I first met Sandra a few years ago when she showed up at a Snipe regatta with one of my first skippers, boatbuilder Andrew Pimental. Snipe crewing takes a lot of time and effort to master; with her catamaran background, Sandra had the additional challenge of learning to balance as the boat heeled over. (Boats with two hulls do a lot less of that.) I remember laughing with her after sailing about falling down, pulling the wrong line, getting tangled up in tacks… all the usual newbie Snipe crew issues, plus a few. She asked a lot of questions in her quest to improve—a trait that helped her stand out from most of our age group.

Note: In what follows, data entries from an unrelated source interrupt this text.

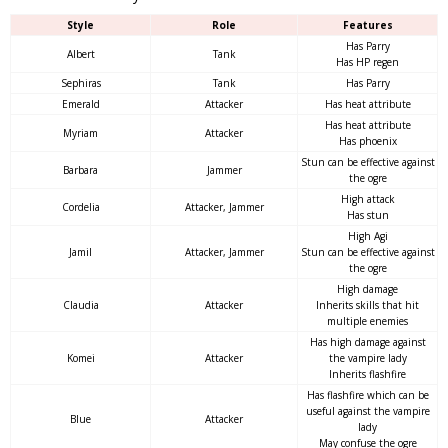
Style
Role
Features
Has Parry
Albert
Tank
Has HP regen
Sephiras
Tank
Has Parry
Emerald
Attacker
Has heat attribute
Has heat attribute
Myriam
Attacker
Has phoenix
Stun can be effective against
Barbara
Jammer
the ogre
High attack
Cordelia
Attacker, Jammer
Has stun
High Agi
Jamil
Attacker, Jammer
Stun can be effective against
the ogre
High damage
Claudia
Attacker
Inherits skills that hit
multiple enemies
Has high damage against
Komei
Attacker
the vampire lady
Inherits flashfire
Has flashfire which can be
useful against the vampire
Blue
Attacker
lady
May confuse the ogre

We also talked about fitness, nutrition, hydration, Rhode Island traffic—and, of all things, brownies. They were her trademark in the catamaran world, she told me proudly. This week, reading through memories posted by her many catamaran buddies, I now understand how true that was. At most major regattas, she brought brownies to the boat park to share while everyone unrigged. On one rare occasion when she couldn’t make it to the F18 North Americans, she even mailed a batch to Texas.

Sandra joined the tight-knit Snipe class for only a few regattas, but I was already looking forward to our next discussion. She loved to sail, she wasn’t scared to take on a fresh challenge, and she listened well. “She was such a terrific blend of sweet and tough,” Kim Couranz commented—a perfect description.

We may never understand why Sandra died with so many races still unsailed, while racing the boat she loved most (at a regatta she’d organized). All we can do is remember her. And, maybe, try to catch a whiff of all those brownies baking, up there in catamaran-heaven.